=== Begin Enclosure ===

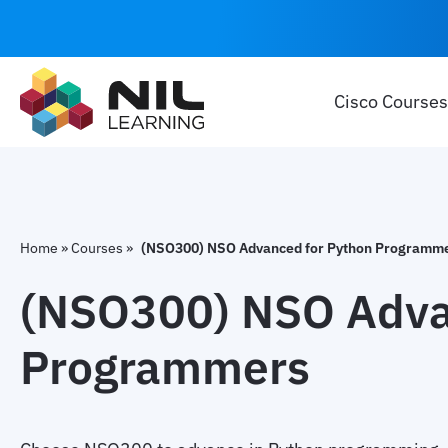
Cisco Courses
Home
»
Courses
»
(NSO300) NSO Advanced for Python Programm
(NSO300) NSO Adva
Programmers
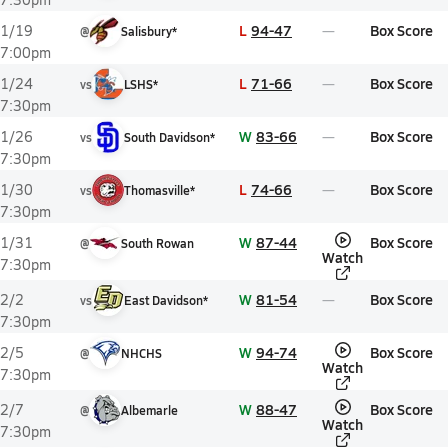
L
94-47
Box Score
1/19
@
Salisbury*
7:00pm
L
71-66
Box Score
1/24
vs
LSHS*
7:30pm
W
83-66
Box Score
1/26
vs
South Davidson*
7:30pm
L
74-66
Box Score
1/30
vs
Thomasville*
7:30pm
W
87-44
Box Score
1/31
@
South Rowan
Watch
7:30pm
W
81-54
Box Score
2/2
vs
East Davidson*
7:30pm
W
94-74
Box Score
2/5
@
NHCHS
Watch
7:30pm
W
88-47
Box Score
2/7
@
Albemarle
Watch
7:30pm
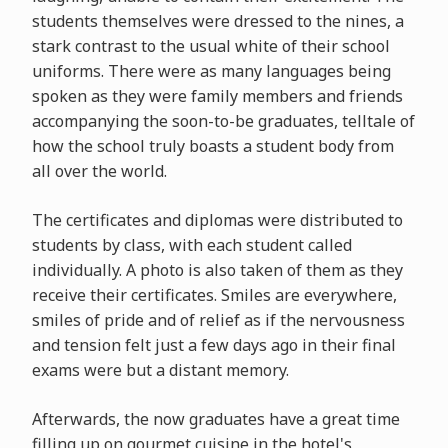
students themselves were dressed to the nines, a
stark contrast to the usual white of their school
uniforms. There were as many languages being
spoken as they were family members and friends
accompanying the soon-to-be graduates, telltale of
how the school truly boasts a student body from
all over the world.
The certificates and diplomas were distributed to
students by class, with each student called
individually. A photo is also taken of them as they
receive their certificates. Smiles are everywhere,
smiles of pride and of relief as if the nervousness
and tension felt just a few days ago in their final
exams were but a distant memory.
Afterwards, the now graduates have a great time
filling up on gourmet cuisine in the hotel's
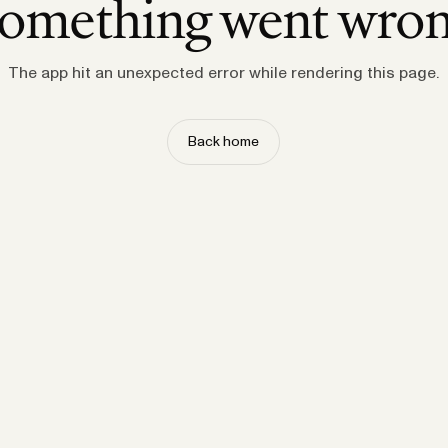
omething went wro
The app hit an unexpected error while rendering this page.
Back home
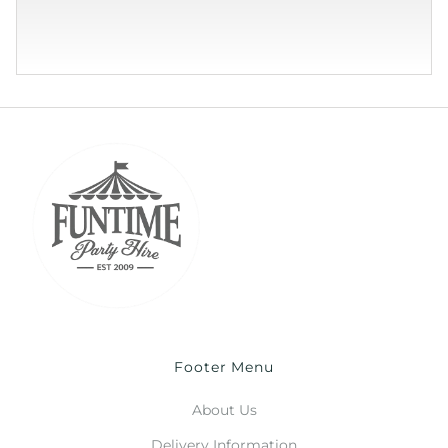
Footer Menu
About Us
Delivery Information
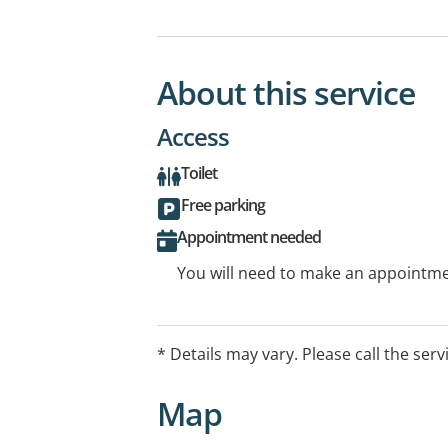
About this service
Access
Toilet
Free parking
Appointment needed
You will need to make an appointmen
* Details may vary. Please call the serv
Map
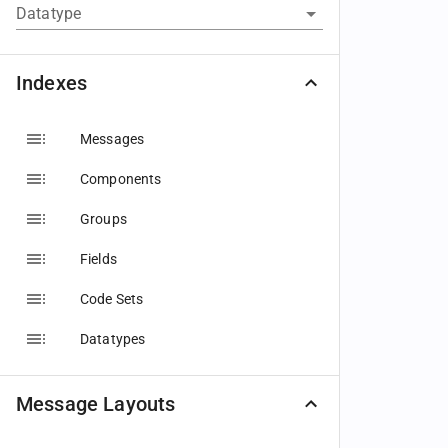
Datatype
Indexes
Messages
Components
Groups
Fields
Code Sets
Datatypes
Message Layouts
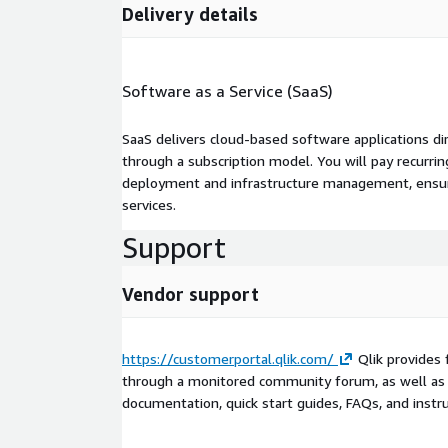
Delivery details
Software as a Service (SaaS)
SaaS delivers cloud-based software applications di
through a subscription model. You will pay recurr
deployment and infrastructure management, ensuring
services.
Support
Vendor support
https://customerportal.qlik.com/
Qlik provides 
through a monitored community forum, as well as 
documentation, quick start guides, FAQs, and instru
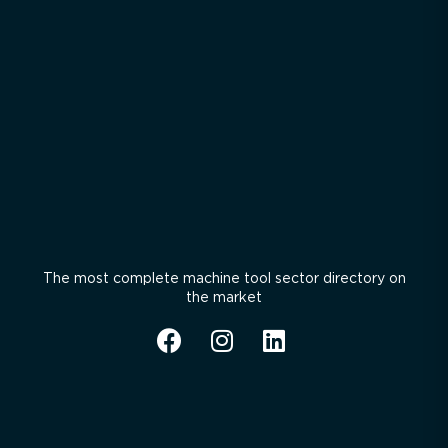
The most complete machine tool sector directory on
the market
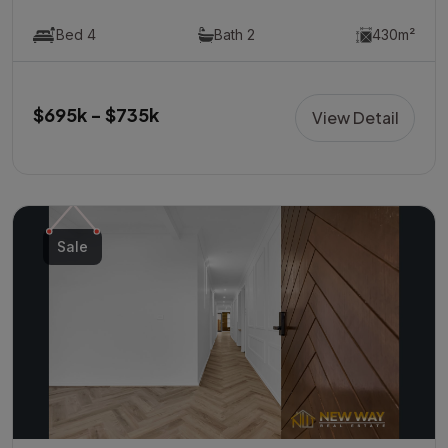
Bed 4
Bath 2
430m²
$695k - $735k
View Detail
Sale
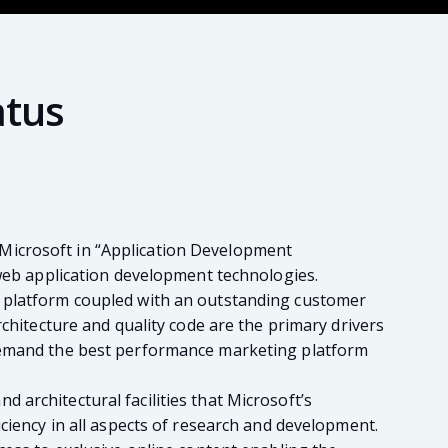
atus
Microsoft in “Application Development
 web application development technologies.
g platform coupled with an outstanding customer
rchitecture and quality code are the primary drivers
 demand the best performance marketing platform
architectural facilities that Microsoft’s
ciency in all aspects of research and development.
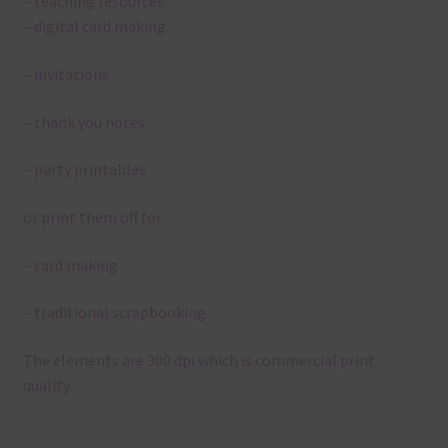
– teaching resources
– digital card making
– invitations
– thank you notes
– party printables
or print them off for
– card making
– traditional scrapbooking
The elements are 300 dpi which is commercial print
quality.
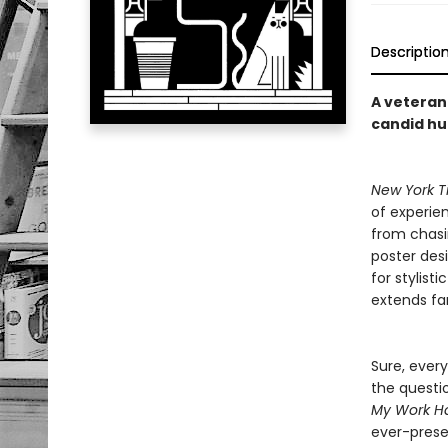
Descriptio
A veteran 
candid h
New York T
of experien
from chasi
poster desi
for stylist
extends far
Sure, every
the questi
My Work Ha
ever-prese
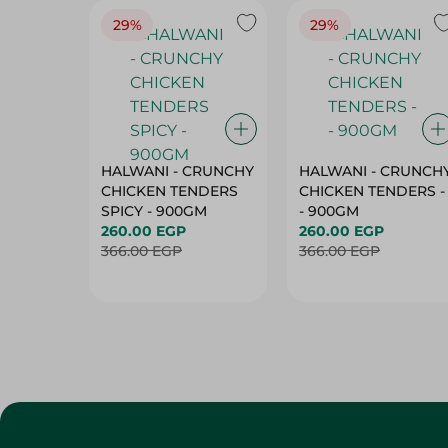
29%
29%
HALWANI - CRUNCHY
HALWANI - CRUNCH
CHICKEN TENDERS
CHICKEN TENDERS -
SPICY - 900GM
- 900GM
260.00 EGP
260.00 EGP
366.00 EGP
366.00 EGP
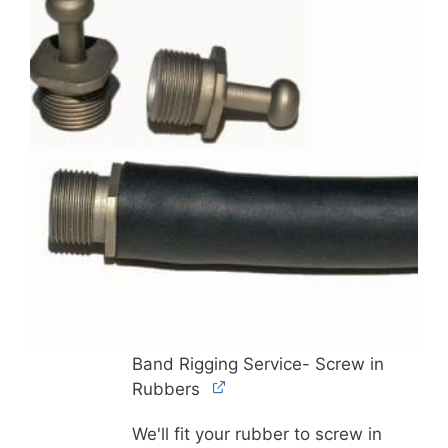
Band Rigging Service- Screw in
Rubbers
We'll fit your rubber to screw in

=== End Enclosure ===

— PROBLEM TO SOLVE —
The listing is to be reproduced in full and exactly, except that its pictures are to be dropped.

— WORKED SOLUTION —
Cisco Courses
Home
»
Courses
»
(NSO300) NSO Advanced for Python Programm
(NSO300) NSO Adva
Programmers
L
94-47
Box Score
1/19
@
Salisbury*
7:00pm
L
71-66
Box Score
1/24
vs
LSHS*
7:30pm
W
83-66
Box Score
1/26
vs
South Davidson*
7:30pm
L
74-66
Box Score
1/30
vs
Thomasville*
7:30pm
W
87-44
Box Score
1/31
@
South Rowan
Watch
7:30pm
W
81-54
Box Score
2/2
vs
East Davidson*
7:30pm
W
94-74
Box Score
2/5
@
NHCHS
Watch
7:30pm
W
88-47
Box Score
2/7
@
Albemarle
Watch
7:30pm
students themselves were dressed to the nines, a
stark contrast to the usual white of their school
uniforms. There were as many languages being
spoken as they were family members and friends
accompanying the soon-to-be graduates, telltale of
how the school truly boasts a student body from
all over the world.
The certificates and diplomas were distributed to
students by class, with each student called
individually. A photo is also taken of them as they
receive their certificates. Smiles are everywhere,
smiles of pride and of relief as if the nervousness
and tension felt just a few days ago in their final
exams were but a distant memory.
Afterwards, the now graduates have a great time
filling up on gourmet cuisine in the hotel's
omething went wro
The app hit an unexpected error while rendering this page.
Back home
Footer Menu
About Us
Delivery Information
About this service
Access
Toilet
Free parking
Appointment needed
You will need to make an appointmen
* Details may vary. Please call the serv
Map
Datatype
Indexes
Messages
Components
Groups
Fields
Code Sets
Datatypes
Message Layouts
Delivery details
Software as a Service (SaaS)
SaaS delivers cloud-based software applications di
through a subscription model. You will pay recurr
deployment and infrastructure management, ensuring
services.
Support
Vendor support
https://customerportal.qlik.com/
Qlik provides 
through a monitored community forum, as well as 
documentation, quick start guides, FAQs, and instru
The most complete machine tool sector directory on
the market
Bed 4
Bath 2
430m²
$695k - $735k
View Detail
Sale
atus
Microsoft in “Application Development
 web application development technologies.
g platform coupled with an outstanding customer
rchitecture and quality code are the primary drivers
 demand the best performance marketing platform
architectural facilities that Microsoft’s
ciency in all aspects of research and development.
– teaching resources
– digital card making
– invitations
– thank you notes
– party printables
or print them off for
– card making
– traditional scrapbooking
The elements are 300 dpi which is commercial print
quality.
Descriptio
A veteran 
candid h
New York T
of experien
from chasi
poster desi
for stylist
extends far
Sure, every
the questi
My Work Ha
ever-prese
29%
29%
HALWANI - CRUNCHY
HALWANI - CRUNCH
CHICKEN TENDERS
CHICKEN TENDERS -
SPICY - 900GM
- 900GM
260.00 EGP
260.00 EGP
366.00 EGP
366.00 EGP
Band Rigging Service- Screw in
Rubbers
We'll fit your rubber to screw in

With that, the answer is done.